Феруза резко, так резко, что чуть не потеряла равновесие, развернулась. Её взгляд метнулся по сторонам — не увидел ли кто? Не заметил ли этот контакт? И затем она заковыляла прочь. В противоположную остановке сторону. Ускоряя шаг, спотыкаясь о трость, почти бежала, хромая и нелепо переставляя ноги. Она бежала от Глеба. От его правды. От его лица. От его самого существования, которое теперь для неё было страшнее той белой машины.
Глеб смотрел ей вслед, пока синее пятно ее пуховика не растворилось в утренней толпе, смешалось с другими куртками и исчезло.
Внутри него что-то оборвалось. Окончательно и бесповоротно. Словно лопнувшая струна, ушло в беззвучный вой.
Он боролся за нее. За эту хрупкую девушку с тонкими запястьями, которая когда-то его не боялась. А она теперь видела в нем не спасителя, а угрозу. Угрозу своему новому, купленному молчанием, хрупкому существованию. Его жертва, его готовность идти до конца, его изгнание — все это было не только бесполезным. Оно было нежелательным. Он стал для нее частью травмы, от которой она отрекалась.
Он был не свидетелем, а напоминанием. А напоминания — стирают.
***
Водитель, грузный мужчина с брюхом поверх ремня, взял у Глеба билет, пробурчал что-то невнятное и кивнул в конец почти пустого салона. Глеб прошел, сел у окна, у самого конца. Он отгородился от мира грязным, в разводах стеклом.
Мотор взревел, автобус дёрнулся и тронулся, набирая скорость. Они выехали с вокзала, поплыли по городским улицам. И вот он — завод «Прогресс». Знакомая проходная. Его коморка. Они промчались мимо, не замедляя хода.
А потом автобус выехал на ту самую дорогу. На место ДТП.
Глеб прижался лбом к холодному стеклу и смотрел. Место было пустынным. Совершенно чистым. Ни пятен, ни осколков, никаких следов. Асфальт был ровным, будто здесь никогда ничего не происходило. Кто-то поработал на совесть. Природа и городские службы быстро зализывали раны. Стирали память. Делали вид, что все в порядке.

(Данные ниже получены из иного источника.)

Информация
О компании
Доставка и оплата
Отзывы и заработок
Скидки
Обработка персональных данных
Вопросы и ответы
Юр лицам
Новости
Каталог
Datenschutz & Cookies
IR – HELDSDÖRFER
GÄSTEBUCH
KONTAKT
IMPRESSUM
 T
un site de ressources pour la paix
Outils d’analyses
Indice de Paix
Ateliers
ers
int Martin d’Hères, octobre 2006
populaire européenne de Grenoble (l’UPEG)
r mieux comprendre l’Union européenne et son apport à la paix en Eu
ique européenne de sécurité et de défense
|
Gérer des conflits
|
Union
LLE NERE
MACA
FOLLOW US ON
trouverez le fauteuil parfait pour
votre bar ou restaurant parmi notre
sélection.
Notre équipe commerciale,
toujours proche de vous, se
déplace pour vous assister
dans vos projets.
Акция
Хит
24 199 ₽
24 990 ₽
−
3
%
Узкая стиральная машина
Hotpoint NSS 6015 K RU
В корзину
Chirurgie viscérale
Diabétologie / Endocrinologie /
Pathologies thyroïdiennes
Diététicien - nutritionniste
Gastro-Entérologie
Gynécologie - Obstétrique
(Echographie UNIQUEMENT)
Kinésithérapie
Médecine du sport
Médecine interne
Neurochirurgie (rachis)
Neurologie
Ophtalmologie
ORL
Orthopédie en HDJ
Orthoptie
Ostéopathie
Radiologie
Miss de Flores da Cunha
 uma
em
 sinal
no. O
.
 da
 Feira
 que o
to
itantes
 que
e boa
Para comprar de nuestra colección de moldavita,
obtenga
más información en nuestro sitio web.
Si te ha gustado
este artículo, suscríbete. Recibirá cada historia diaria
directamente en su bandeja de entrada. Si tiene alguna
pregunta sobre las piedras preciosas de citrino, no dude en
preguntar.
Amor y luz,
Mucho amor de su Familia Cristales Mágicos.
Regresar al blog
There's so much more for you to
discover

Автобус набрал скорость, покидая городскую черту. За окном поплыли серые поля, редкие, голые перелески, унылое, низкое небо. Пейзаж беднел с каждым километром.
Глеб закрыл глаза. Внутри была тишина. Это была тишина полной и окончательной капитуляции. Тишина выжженного поля после боя. Тишина, в которой стихли даже воспоминания. Тишина, равная небытию.
Он не знал, что ждет его впереди. Ни работы, ни жилья, ни знакомых. Он был пылью, которую ветер гнал по дороге. Он был эхом, которое так и не нашло стены, чтобы отозваться. Он был немым криком, запертым в обугленной плоти.
Автобус нырнул в короткий, грязный тоннель под насыпью. На несколько секунд всё поглотила полная, густая тьма. Глеб не открывал глаз.
А когда автобус вынырнул на свет, пассажир у окна с обгоревшим лицом уже ни на что не смотрел. Он просто сидел, откинувшись на сиденье, уставившись пустым, невидящим взором в спинку кресла перед собой. В свое собственное, бессрочное, беззвучное заточение. В ту самую тишину, которую ему когда-то подарила война, а теперь — его же собственный мир.
Дорога убегала назад. Впереди был только серый горизонт. И никакого ответа.